All labs will be run in BA3114. Attendance is mandatory, and there are no make-up labs. Labs are performed in groups of two or three students. You will form groups at the beginning of Lab 0.
All labs, except lab 0, require a preparation. Each lab group submits the preparation on Quercus at least 48 hours before the beginning of the lab. After the lab is completed, each lab group submits their code, photos and videos (as applicable) on Quercus.

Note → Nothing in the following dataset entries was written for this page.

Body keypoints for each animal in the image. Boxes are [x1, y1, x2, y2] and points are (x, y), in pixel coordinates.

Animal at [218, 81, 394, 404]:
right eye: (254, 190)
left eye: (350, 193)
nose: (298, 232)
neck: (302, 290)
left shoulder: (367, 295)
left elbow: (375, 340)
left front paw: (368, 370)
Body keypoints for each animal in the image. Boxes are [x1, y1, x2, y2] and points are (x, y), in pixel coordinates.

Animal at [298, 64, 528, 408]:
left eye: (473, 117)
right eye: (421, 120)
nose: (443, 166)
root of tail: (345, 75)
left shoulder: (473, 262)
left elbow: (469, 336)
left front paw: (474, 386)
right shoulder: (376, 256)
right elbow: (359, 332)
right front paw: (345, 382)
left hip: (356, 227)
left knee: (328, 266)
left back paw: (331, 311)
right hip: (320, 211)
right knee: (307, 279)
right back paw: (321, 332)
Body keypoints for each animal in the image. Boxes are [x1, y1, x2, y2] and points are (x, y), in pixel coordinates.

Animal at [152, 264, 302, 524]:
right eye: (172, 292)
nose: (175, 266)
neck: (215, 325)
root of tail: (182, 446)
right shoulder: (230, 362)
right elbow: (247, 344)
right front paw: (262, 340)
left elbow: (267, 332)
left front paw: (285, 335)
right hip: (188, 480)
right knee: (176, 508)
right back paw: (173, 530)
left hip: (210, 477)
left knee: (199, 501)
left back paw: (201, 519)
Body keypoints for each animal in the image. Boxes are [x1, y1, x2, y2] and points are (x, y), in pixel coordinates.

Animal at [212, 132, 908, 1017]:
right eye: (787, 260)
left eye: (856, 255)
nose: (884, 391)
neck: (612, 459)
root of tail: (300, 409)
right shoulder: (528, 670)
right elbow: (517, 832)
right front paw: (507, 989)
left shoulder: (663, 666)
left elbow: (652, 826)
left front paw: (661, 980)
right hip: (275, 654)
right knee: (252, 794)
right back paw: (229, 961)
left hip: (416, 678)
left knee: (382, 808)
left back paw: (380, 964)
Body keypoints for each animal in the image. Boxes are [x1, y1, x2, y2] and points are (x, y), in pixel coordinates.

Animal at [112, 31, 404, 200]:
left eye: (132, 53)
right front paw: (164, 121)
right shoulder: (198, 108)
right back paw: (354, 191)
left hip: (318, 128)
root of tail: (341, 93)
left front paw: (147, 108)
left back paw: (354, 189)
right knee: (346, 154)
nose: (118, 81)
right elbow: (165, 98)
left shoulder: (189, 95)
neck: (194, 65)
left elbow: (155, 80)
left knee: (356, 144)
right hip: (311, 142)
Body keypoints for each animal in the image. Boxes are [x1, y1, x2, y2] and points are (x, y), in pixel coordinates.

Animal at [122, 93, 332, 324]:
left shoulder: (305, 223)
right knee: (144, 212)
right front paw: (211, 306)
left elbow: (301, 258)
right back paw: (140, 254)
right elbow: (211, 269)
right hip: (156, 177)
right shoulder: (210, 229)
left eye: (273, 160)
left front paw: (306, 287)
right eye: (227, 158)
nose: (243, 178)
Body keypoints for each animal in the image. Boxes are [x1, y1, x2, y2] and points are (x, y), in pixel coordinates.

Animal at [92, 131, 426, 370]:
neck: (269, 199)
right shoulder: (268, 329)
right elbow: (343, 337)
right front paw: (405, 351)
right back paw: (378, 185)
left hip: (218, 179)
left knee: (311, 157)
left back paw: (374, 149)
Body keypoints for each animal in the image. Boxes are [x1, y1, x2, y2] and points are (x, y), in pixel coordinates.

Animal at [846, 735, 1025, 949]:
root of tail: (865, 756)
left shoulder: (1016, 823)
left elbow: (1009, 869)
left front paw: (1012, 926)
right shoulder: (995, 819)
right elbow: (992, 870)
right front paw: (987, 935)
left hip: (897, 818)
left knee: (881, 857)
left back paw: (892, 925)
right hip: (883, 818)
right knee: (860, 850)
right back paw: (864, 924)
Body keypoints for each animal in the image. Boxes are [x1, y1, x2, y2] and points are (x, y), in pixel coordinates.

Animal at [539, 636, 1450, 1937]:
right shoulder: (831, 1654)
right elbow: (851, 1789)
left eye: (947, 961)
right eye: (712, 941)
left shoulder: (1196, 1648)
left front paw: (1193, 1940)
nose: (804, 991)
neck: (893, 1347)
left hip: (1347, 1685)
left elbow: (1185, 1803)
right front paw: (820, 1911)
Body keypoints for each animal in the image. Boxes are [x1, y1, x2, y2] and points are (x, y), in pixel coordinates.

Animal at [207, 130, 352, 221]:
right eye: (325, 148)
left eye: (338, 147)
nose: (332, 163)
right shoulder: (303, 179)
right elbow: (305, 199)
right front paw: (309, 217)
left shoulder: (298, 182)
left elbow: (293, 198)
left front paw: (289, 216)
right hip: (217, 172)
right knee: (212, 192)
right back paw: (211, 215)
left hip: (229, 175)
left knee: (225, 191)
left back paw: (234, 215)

| Section | Day and Time | Lab 0 | Lab 1 | Lab 2 | Lab 3 | Lab 4 | |
|---|---|---|---|---|---|---|---|
| PRA0101 | Thu 15-18 | Jan 22 | Feb 5 | Feb 26 | Mar 12 | Mar 26 | |
| PRA0102 | Thu 15-18 | Jan 29 | Feb 12 | Mar 5 | Mar 19 | Apr 2 | |
| PRA0103 | Fri 9-12 | Jan 23 | Feb 6 | Feb 27 | Mar 13 | Mar 27 | |
| PRA0104 | Fri 9-12 | Jan 30 | Feb 13 | Mar 6 | Mar 20 | To be rescheduled b/c of Good Friday | |
| PRA0105 | Mon 15-18 | Jan 19 | Feb 2 | Feb 23 | Mar 9 | Mar 23 |
Lab policies
- Labs 1-4 are graded according to the following marking scheme:
- Preparation: 3 points
- Code: 5 points
- In-lab performance: 2 points. The preparation and code component of the grade is assigned to the group, while the in-lab performance component is assigned individually to each student.
- Attendance of Lab 0 is mandatory. Students who fail to attend it will not be given access to the hardware labs, lab 2 and 4.
- We do not accept requests to manually switch a student to a different practical section. Any section switch must occur through ROSI.
- If you fail to attend a lab, only your preparation will be graded so your maximum grade for the lab will be 3/10.
- Labs 1-4 have a preparation. Each group must submit one preparation at least 48 hours before the beginning of their lab session. Late submissions will receive a penalty of 50% of the preparation grade (i.e., 1.5 points).
- It is essential that you arrive in time at the lab. Late arrivals will be subject to a penalty of 1 point.